Quoting Clock Quality at NTP.org:

• resolution The smallest possible increase of time the clock model allows is called resolution. If your clock increments its value only once per second, your resolution is also one second.
• precision A high resolution does not help you anything if you can’t read the clock. Therefore the smallest possible increase of time that can be experienced by a program is called precision. “Precision is the random uncertainty of a measured value, expressed by the standard deviation or by a multiple of the standard deviation.”
• jitter When repeatedly reading the time, the difference may vary almost randomly. The difference of these differences (second derivation) is called jitter.
• accuracy Clock not only needs to be read, it must be set, too. The accuracy determines how close the clock is to an official time reference like UTC. “Accuracy is the closeness of the agreement between the result of a measurement and a true value of the measurand.” Real clocks have a frequency error of several PPM quite frequently. (80 PPM ≈ 6 s / day)
• reliability Even if the systematic error of some clock model is known, the clock will never be perfect. This is because the frequency varies over time, mostly influenced by temperature, but it could also be air pressure or magnetic fields, etc. Reliability determines the time a clock can keep the time within a specified accuracy.
• wander For long-term observation one may also notice variations in the clock frequency. The difference of the frequency is called wander. Therefore there can be clocks with poor short-term stability, but with good long-term stability, and vice versa.

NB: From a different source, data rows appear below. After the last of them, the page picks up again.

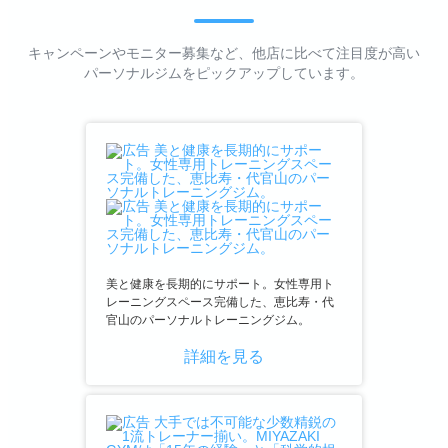
キャンペーンやモニター募集など、他店に比べて注目度が高い
パーソナルジムをピックアップしています。
美と健康を長期的にサポート。女性専用ト
レーニングスペース完備した、恵比寿・代
官山のパーソナルトレーニングジム。
詳細を見る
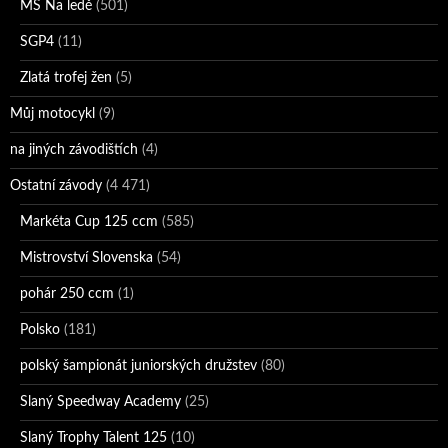
MS Na ledě
(501)
SGP4
(11)
Zlatá trofej žen
(5)
Můj motocykl
(9)
na jiných závodištích
(4)
Ostatní závody
(4 471)
Markéta Cup 125 ccm
(585)
Mistrovství Slovenska
(54)
pohár 250 ccm
(1)
Polsko
(181)
polský šampionát juniorských družstev
(80)
Slaný Speedway Academy
(25)
Slaný Trophy Talent 125
(10)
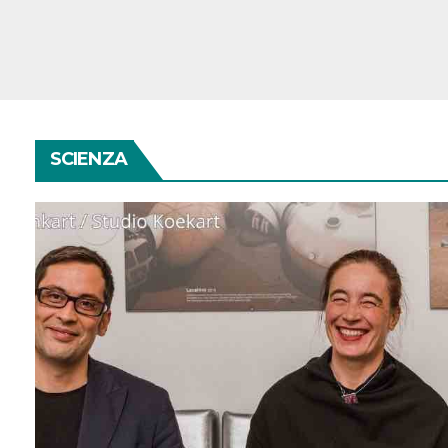
SCIENZA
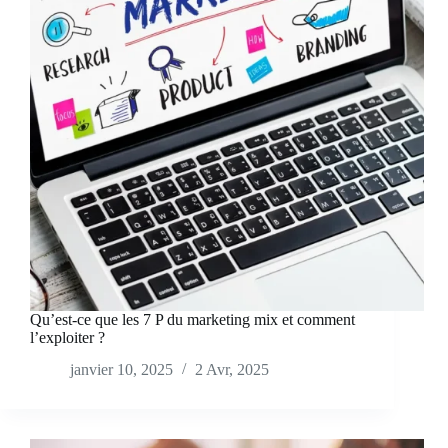
Qu’est-ce que les 7 P du marketing mix et comment
l’exploiter ?
janvier 10, 2025
2 Avr, 2025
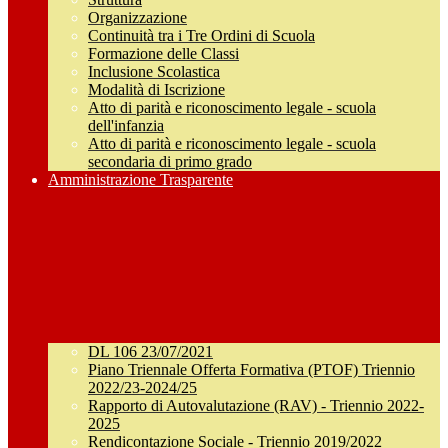
Organizzazione
Continuità tra i Tre Ordini di Scuola
Formazione delle Classi
Inclusione Scolastica
Modalità di Iscrizione
Atto di parità e riconoscimento legale - scuola
dell'infanzia
Atto di parità e riconoscimento legale - scuola
secondaria di primo grado
Amministrazione Trasparente
DL 106 23/07/2021
Piano Triennale Offerta Formativa (PTOF) Triennio
2022/23-2024/25
Rapporto di Autovalutazione (RAV) - Triennio 2022-
2025
Rendicontazione Sociale - Triennio 2019/2022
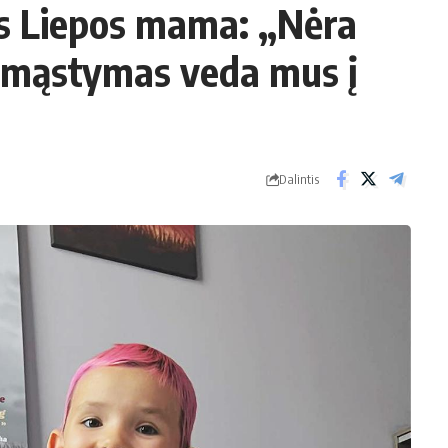
os Liepos mama: „Nėra
s mąstymas veda mus į
Dalintis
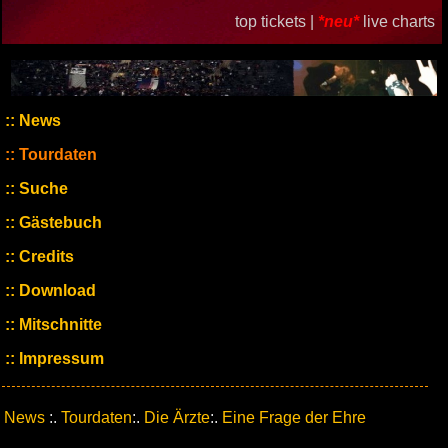
top tickets |
*neu*
live charts
News
Tourdaten
Suche
Gästebuch
Credits
Download
Mitschnitte
Impressum
News
:.
Tourdaten
:.
Die Ärzte
:.
Eine Frage der Ehre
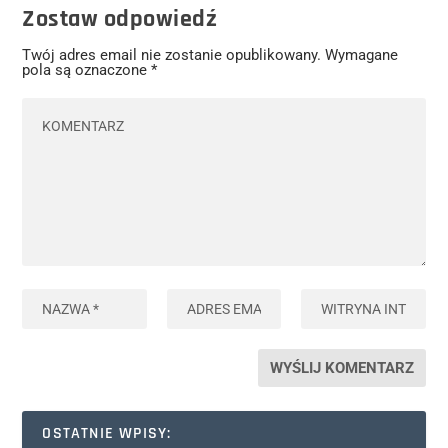
Zostaw odpowiedź
Twój adres email nie zostanie opublikowany.
Wymagane
pola są oznaczone
*
OSTATNIE WPISY:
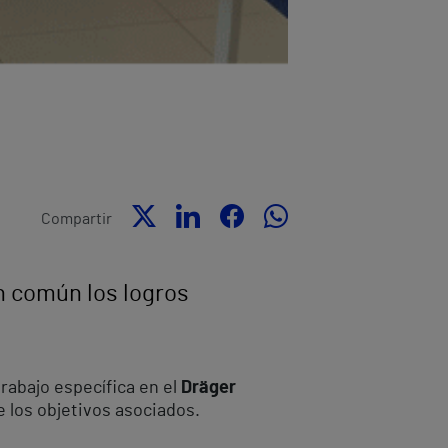
Compartir
n común los logros
rabajo específica en el
Dräger
e los objetivos asociados.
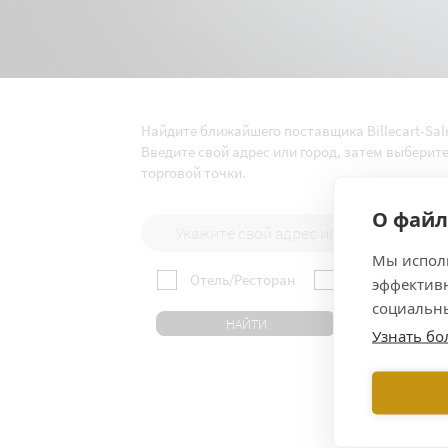
Найдите ближайшего поставщика Billecart-Sa
Введите свой адрес или город, затем выберит
торговой точки.
О файл
Мы исполь
Отель/Ресторан
Винный магази
эффективн
социальны
Узнать б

Once synchronized, there should not be any unexpected changes between the clock of the operating system and the reference clock. Therefore, NTP has no special methods to handle the situation.

Instead, ntpd's reaction will depend on the offset between the local clock and the reference time. For a tiny offset ntpd will adjust the local clock as usual; for small and larger offsets, ntpd will reject the reference time for a while. In the latter case the operation system's clock will continue with the last corrections effective while the new reference time is being rejected. After some time, small offsets (significantly less than a second) will be slewed (adjusted slowly), while larger offsets will cause the clock to be stepped (set anew). Huge offsets are rejected, and ntpd will terminate itself, believing something very strange must have happened.

Naturally, the algorithm is also applied when ntpd is started for the first time or after reboot.